Chaos Labs has formally concluded its three-year engagement as a primary risk management partner for Aave, the prominent decentralized lending protocol. This separation arrives alongside previous exits from contributors ACI and BGD Labs, raising questions about organizational dynamics within the Aave ecosystem.
Omer Goldberg, founder of Chaos Labs, addressed the withdrawal on X, emphasizing that the choice came after careful consideration. He explained that despite productive collaboration with Aave’s DAO participants, the partnership structure no longer aligned with the firm’s vision for effective risk oversight.
Beginning its engagement in November 2022, Chaos Labs played a critical role in monitoring risk parameters across Aave’s lending infrastructure. Throughout this collaboration, Aave experienced substantial expansion, with total value locked climbing from approximately $5 billion to more than $26 billion, all while avoiding significant bad debt incidents.
Goldberg identified Aave’s forthcoming V4 upgrade as a primary concern. He explained that this new protocol version significantly expands risk management responsibilities, requiring teams to simultaneously oversee both V3 and V4 systems throughout the migration period.
“History suggests these transitions take months and even years,” Goldberg stated. “The workload during the transition doesn’t halve. It doubles.”

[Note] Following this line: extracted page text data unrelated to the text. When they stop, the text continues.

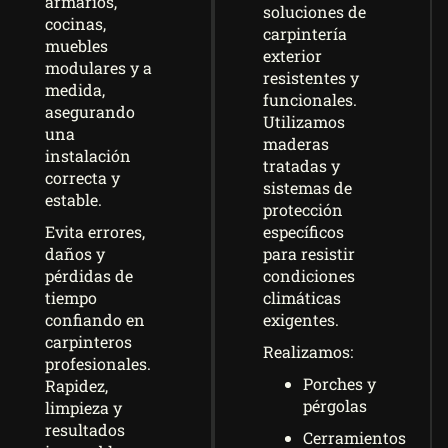
armarios,
soluciones de
cocinas,
carpintería
muebles
exterior
modulares y a
resistentes y
medida,
funcionales.
asegurando
Utilizamos
una
maderas
instalación
tratadas y
correcta y
sistemas de
estable.
protección
específicos
Evita errores,
para resistir
daños y
condiciones
pérdidas de
climáticas
tiempo
exigentes.
confiando en
carpinteros
Realizamos:
profesionales.
Porches y
Rapidez,
pérgolas
limpieza y
resultados
Cerramientos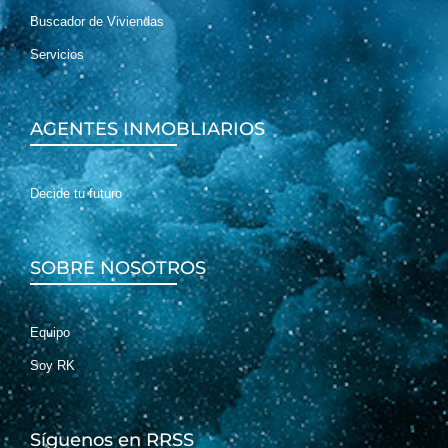
Buscador de Viviendas
Servicios
AGENTES INMOBLIARIOS
Decide tu futuro
SOBRE NOSOTROS
Equipo
Soy RK
Síguenos en RRSS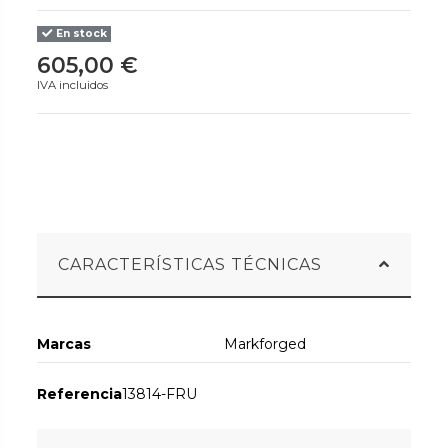
En stock
605,00 €
IVA incluidos
CARACTERÍSTICAS TÉCNICAS
Marcas
Markforged
Referencia
13814-FRU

Chaos Labs emphasized that the financial arrangement proved unsustainable. According to the firm, even with Aave’s proposal to increase funding to $5 million, continuing the engagement would mean operating below break-even.
Liability and Legal Concerns
Goldberg addressed questions surrounding legal responsibility. He pointed out the absence of established regulatory guidelines defining a risk manager’s obligations when protocol failures occur.
“If things work, the work is invisible. If things break, the blame is not,” he noted.
These concerns gained relevance following a March 12 incident where a user experienced a $50 million loss during a transaction on Aave’s interface. Aave subsequently introduced an “Aave Shield” mechanism designed to restrict potentially hazardous trading activities.
Aave’s Perspective
Stani Kulechov, CEO of Aave Labs, presented an alternative narrative regarding the separation. According to Kulechov, Chaos Labs had submitted proposals to function as the exclusive risk management provider and requested that Aave transition away from Chainlink’s price oracles in favor of its proprietary systems.
Aave declined both proposals. Kulechov explained that the protocol maintains confidence in its established relationship with Chainlink and chose to preserve its dual-layer risk framework by retaining LlamaRisk.
Kulechov added that Chaos had already begun evaluating options to scale back its risk advisory operations prior to finalizing the separation.
He verified that the departure has caused no interruptions to Aave’s smart contract operations, asset integrations, or blockchain deployments.
Moving forward, Aave will collaborate with LlamaRisk alongside internal resources to sustain comprehensive risk management capabilities.
This transition occurs during a period of continued expansion for Aave. The protocol achieved a milestone by surpassing $1 trillion in total lending volume in late February, marking a historic achievement for the decentralized finance sector.